ADVERTISEMENT

Why SAIL Has Surpassed Analysts’ Forecasts

SAIL stock has performed better than all components in the Nifty Metal Index in last three months.

Sparks fly from a ladle at a steel mill. (Photographer: Simon Dawson/Bloomberg)
Sparks fly from a ladle at a steel mill. (Photographer: Simon Dawson/Bloomberg)

Shares of Steel Authority of India Ltd. have surged to surpass analysts’ estimates as the state-run producer deleveraged faster than expected and is close to achieving its sales target.

The integrated state-run steelmaker, once considered a laggard because of slow expansion, has gained in 11 of the last 16 sessions till Jan. 11, surging more than 38%. The stock has been the best performer on the Nifty Metal Index in the last three months and is trading higher than the average of 12-month target prices of analysts’ estimates tracked by Bloomberg.

Here’s what’s driving SAIL’s rally:

Iron Ore Sales

The integrated player has 42 million tonnes of sub-grade iron ore dumps and 30 million tonnes of iron ore tailings, according to previous year’s annual report. It has mandate to sell up to 25% of its total ore mined in the previous year. As a result, SAIL has already sold approximately 2.16 million tonnes of fresh fines through auctions during the ongoing financial year. Around 0.3 million tonnes of dump fines and tailings have also been successfully auctioned during this period.

SAIL may sell up to 50% of freshly mined fines next year, according to Vishal Chandok, analyst for Emkay Global Services, because the government is actively looking to address the shortage of iron ore in the country as mines in Odisha take time to start after e-auctions.

Sales from freshly mined mines is expected to result in higher realisation than the sale of dumps, aiding the company’s bottom line.

Faster Deleveraging

The company aims to bring its debt below Rs 40,000 crore by March. Net debt as on April 2020 was Rs 51,100 crore, which fell to Rs 44,308 crore on Dec. 31, it said in a statement. It has achieved this largely through liquidation of inventory and internal accruals, given higher steel prices.

Pinakin Parekh, analyst at JP Morgan, forecasts a near-30% debt reduction for SAIL during FY 2020-23 as inventory and receivables normalise during FY2021-22 and a volume pick-up in FY2022-23 drives debt lower.

Closer To Sales Target

The steel major reiterated its FY21 sales target at 15.5 million tonnes and FY22 target of 18 million tonnes even as the blast furnace at its IISCO steel plant faces technical issues. For the nine months through Dec. 30, 2020, it has produced 10.2 million tonnes of saleable steel, according to SAIL’s media statement.

Steel Cycle Upswing

Hot-rolled coil prices have risen since July, and are trading at multi-month highs. With iron ore prices, too, on an uptick, integrated players like Tata Steel Ltd. and SAIL—those who produce their own raw material—are better placed compared with their counterparts.

Capacity Expansion

SAIL is in the final stages of its ongoing modernisation and expansion programme, costing about Rs 70,000 crore, and plans to add 29.6 million tonnes per annum in capacity in two phases by 2030.

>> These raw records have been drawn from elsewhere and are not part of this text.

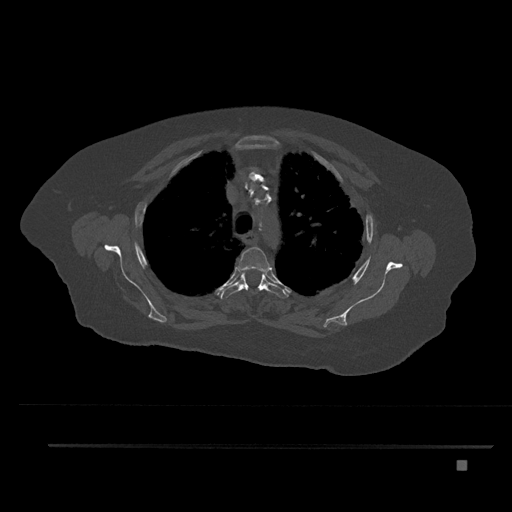
CT including the spine, one axial slice; reconstruction kernel Br40s/3; 120 kVp; bone window (W 1800 / L 400 HU); 512 × 512 image matrix, field of view 437 × 437 mm. Patient: female, 76 years. Case-level facts recorded for this patient, not image findings: primary cancer: lung.
Structures marked on this image (semi-automatically segmented with operator editing):
- T3 vertebra: box from (x=237, y=247) to (x=271, y=272) px
- T4 vertebra: (x=220, y=269)–(x=289, y=299)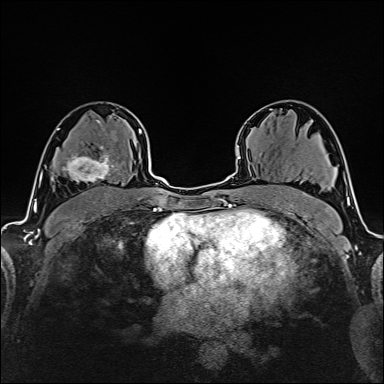
Breast MRI (dynamic contrast-enhanced), one axial slice; cropped to one breast; dynamic contrast-enhanced series, time point 2 of 6 at this slice position (early post-contrast); 1.5 T; TE 2.4 ms, TR 5.2 ms; 1 mm slice thickness; 384 × 384 image matrix. Female patient.
Annotated regions visible in this slice (semi-automatic segmentation, software-assisted and operator-edited):
- enhancing-tissue mask used for the functional tumour volume (all voxels passing the contrast-enhancement thresholds inside the analysis volume; usually the tumour): bounding box <61,146,119,184> (left, top, right, bottom; pixels)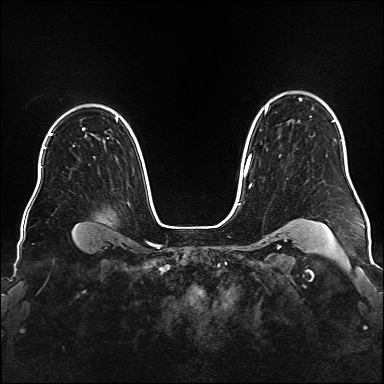
Breast MRI (dynamic contrast-enhanced), one axial slice; position 123 of 176 along the scan axis; dynamic contrast-enhanced series, time point 2 of 6 at this slice position (early post-contrast); 1.5 T; TE 2.3 ms, TR 5.2 ms; 384 × 384 image matrix, field of view 340 × 340 mm. Female patient.
Structures marked on this image (semi-automatically segmented with operator editing):
- enhancing-tissue mask used for the functional tumour volume (all voxels passing the contrast-enhancement thresholds inside the analysis volume; usually the tumour): bounding box [x1, y1, x2, y2] px = [243, 98, 335, 187]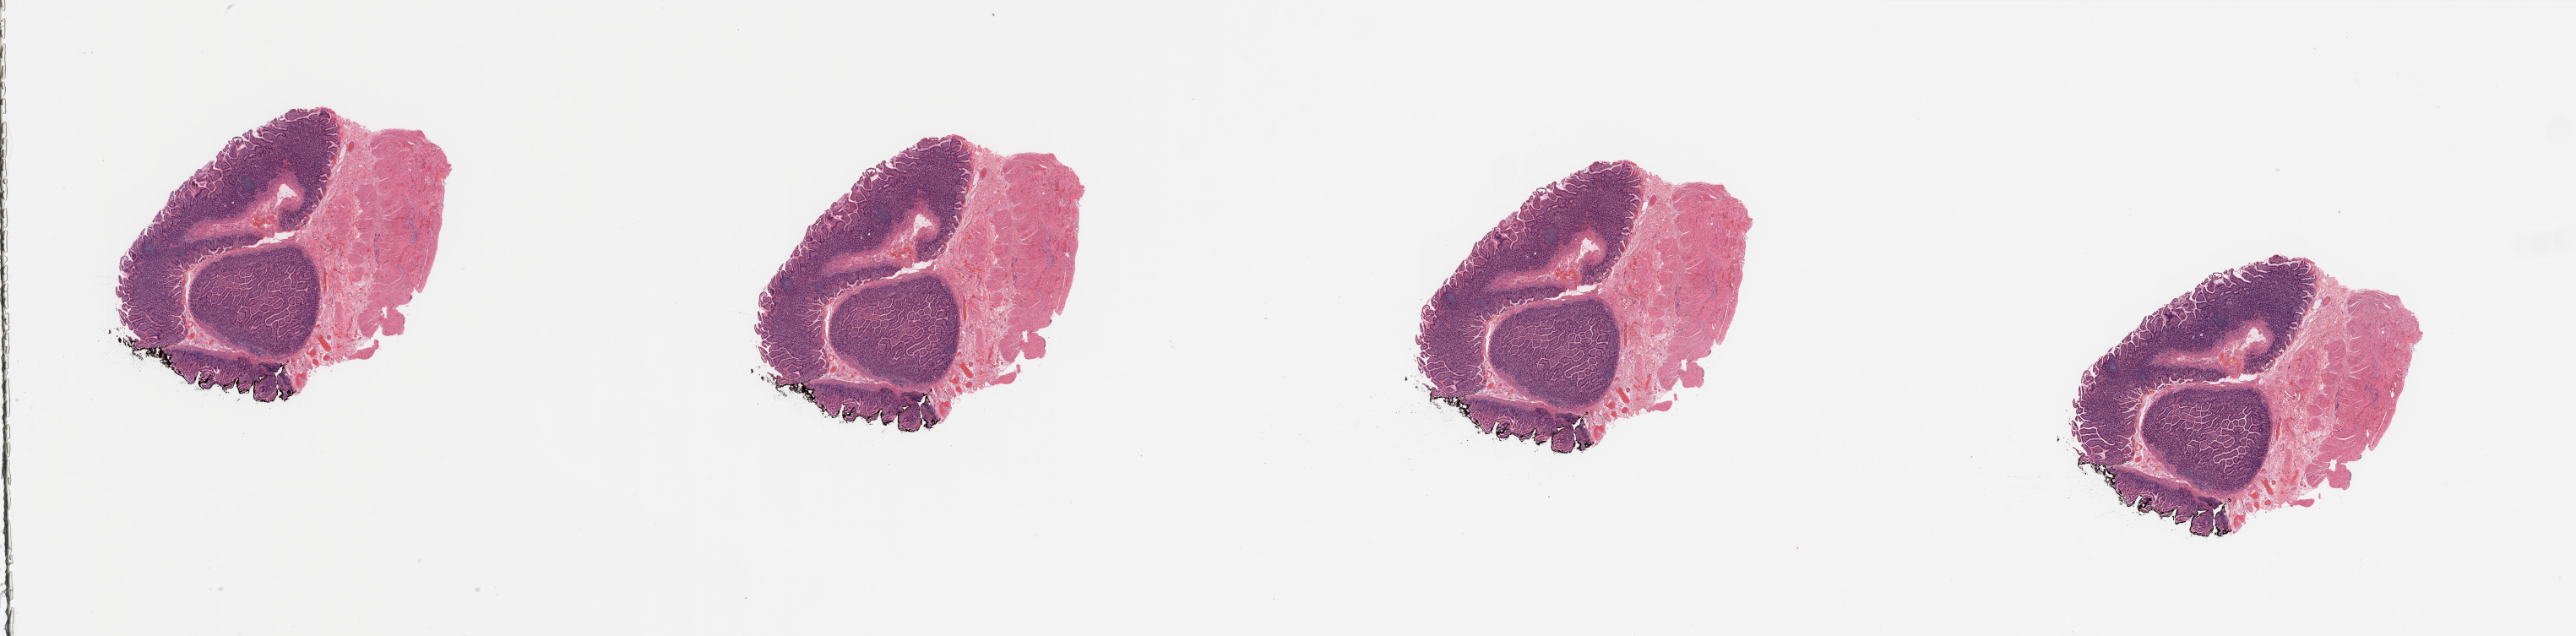
Whole-slide histology image, H&E, whole scanned area (about 48.2 x 11.9 mm) shown as a low-resolution overview; normal (non-tumour) tissue sample, sampled site: pancreas. 62-year-old male patient.
This section: normal (non-tumour) tissue from the same patient. Patient diagnosis: Infiltrating duct carcinoma, NOS.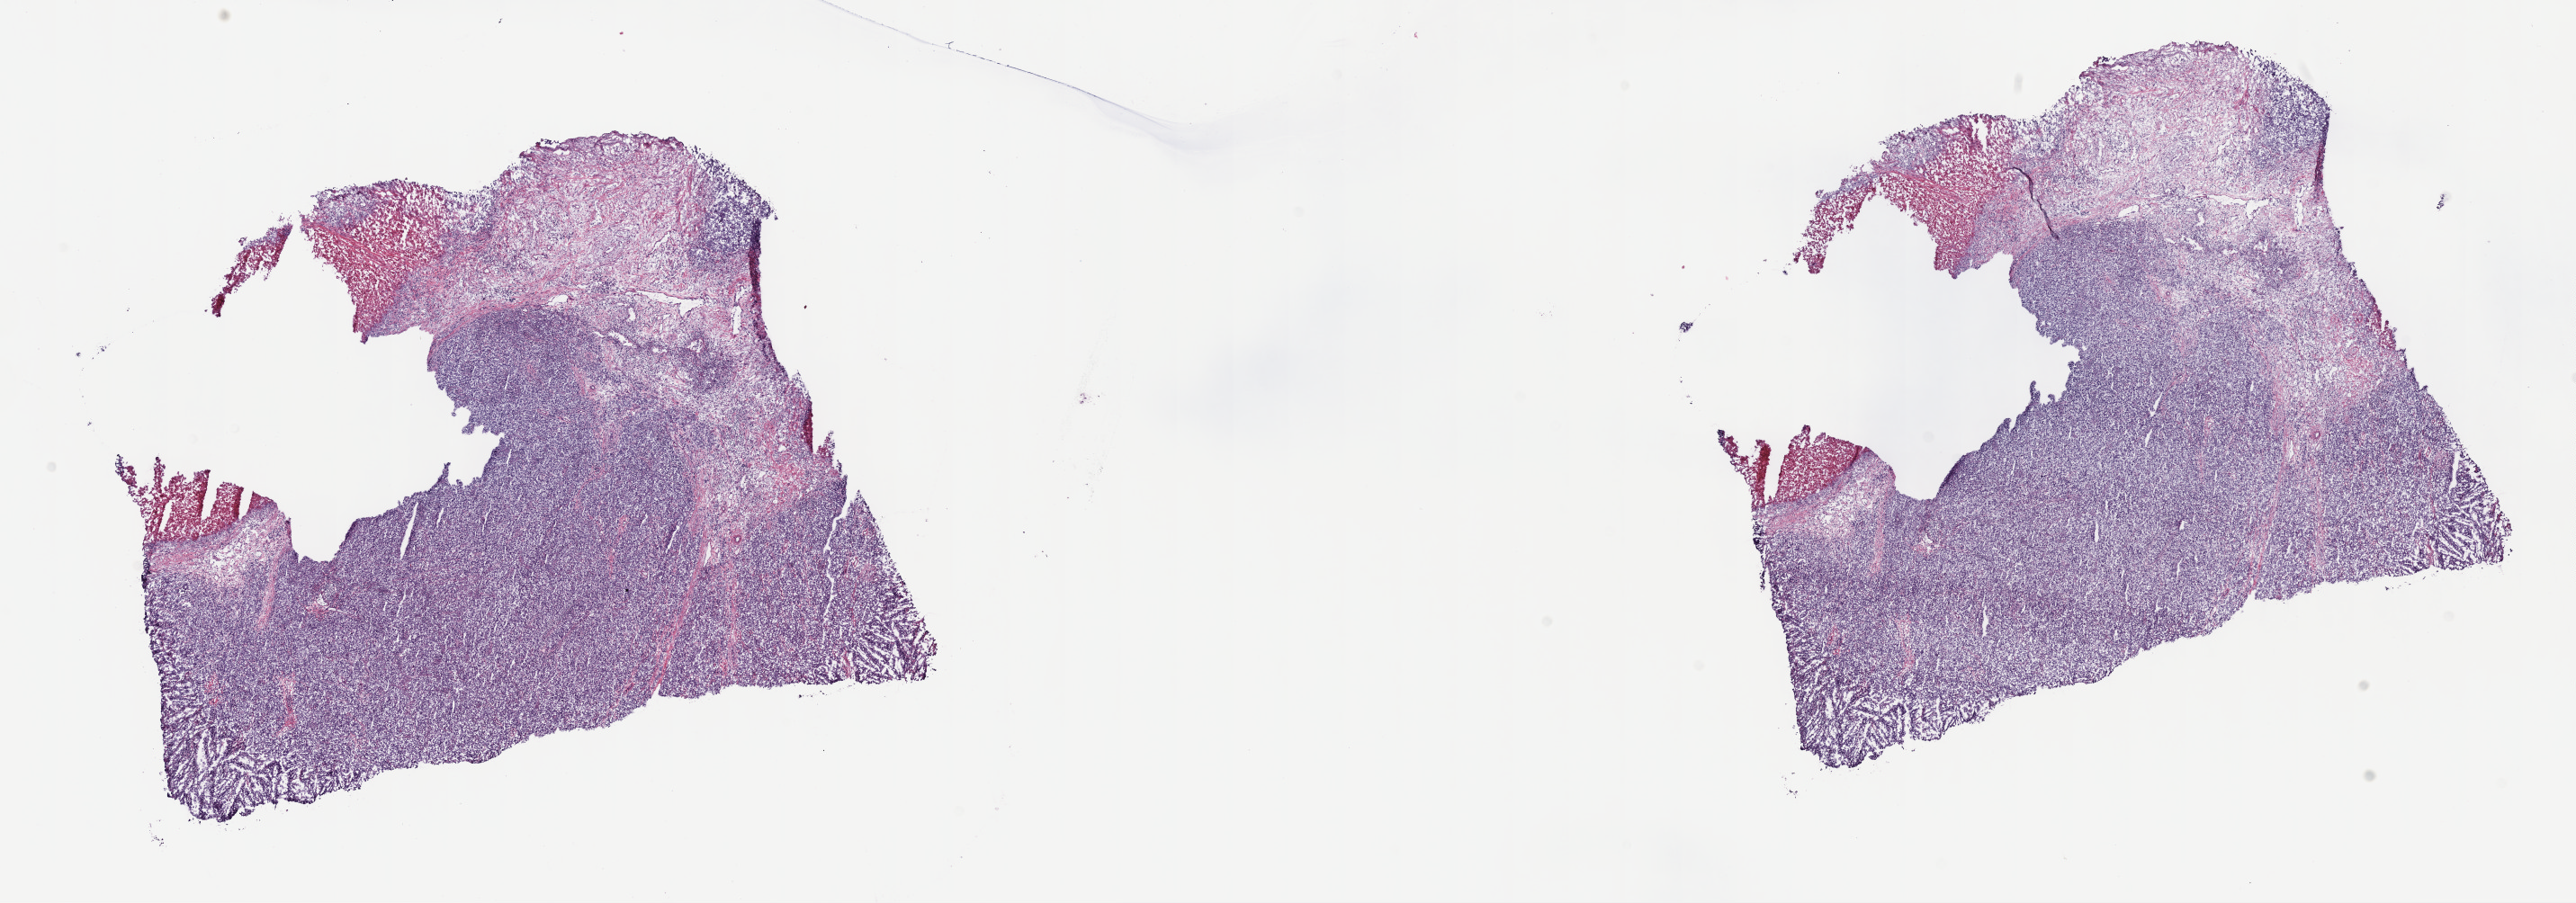
Digitized Hematoxylin and eosin (H&E) stained tissue section (whole slide) — low-resolution overview of the scanned area, about 23.2 x 8.1 mm, frozen section from the top of the tissue portion, primary tumour sample from the testis. Male, age 30 years at initial diagnosis. Composition of this section per pathologist review: tumour cells 93%, tumour nuclei 80%, normal cells 0%, stromal cells 0%, necrosis 7%. Infiltration values recorded for this section: lymphocyte infiltration 3%, monocyte infiltration 0%, neutrophil infiltration 0%.
• AJCC pathologic stage: IS (5th edition)
• diagnosis: Seminoma, NOS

The company had capex of Rs 822 crore in the quarter ended September and Rs 1,475 crore for the six months ending September. With a large multi-year capex cycle behind, SAIL’s volume growth comes at a time when India’s steel market is structurally tightening.

JPMorgan, however, said in a recent report the market is writing off SAIL’s near-$10 billion spend on increasing steel capacity by almost half. This is unjustified, the brokerage said, given limited steel capacity addition in India over the coming years, a highly consolidated steel market and policy support against cheap imports.

Morgan Stanley sees room for earning estimate upgrades for steelmakers if the current situation prevails in the fourth quarter, given the tighter inventory levels and favourable supply-demand situation across markets. Raw material (especially iron ore) dynamics should also support higher steel prices and eight-year Indian spreads are still lower than historical averages, it said.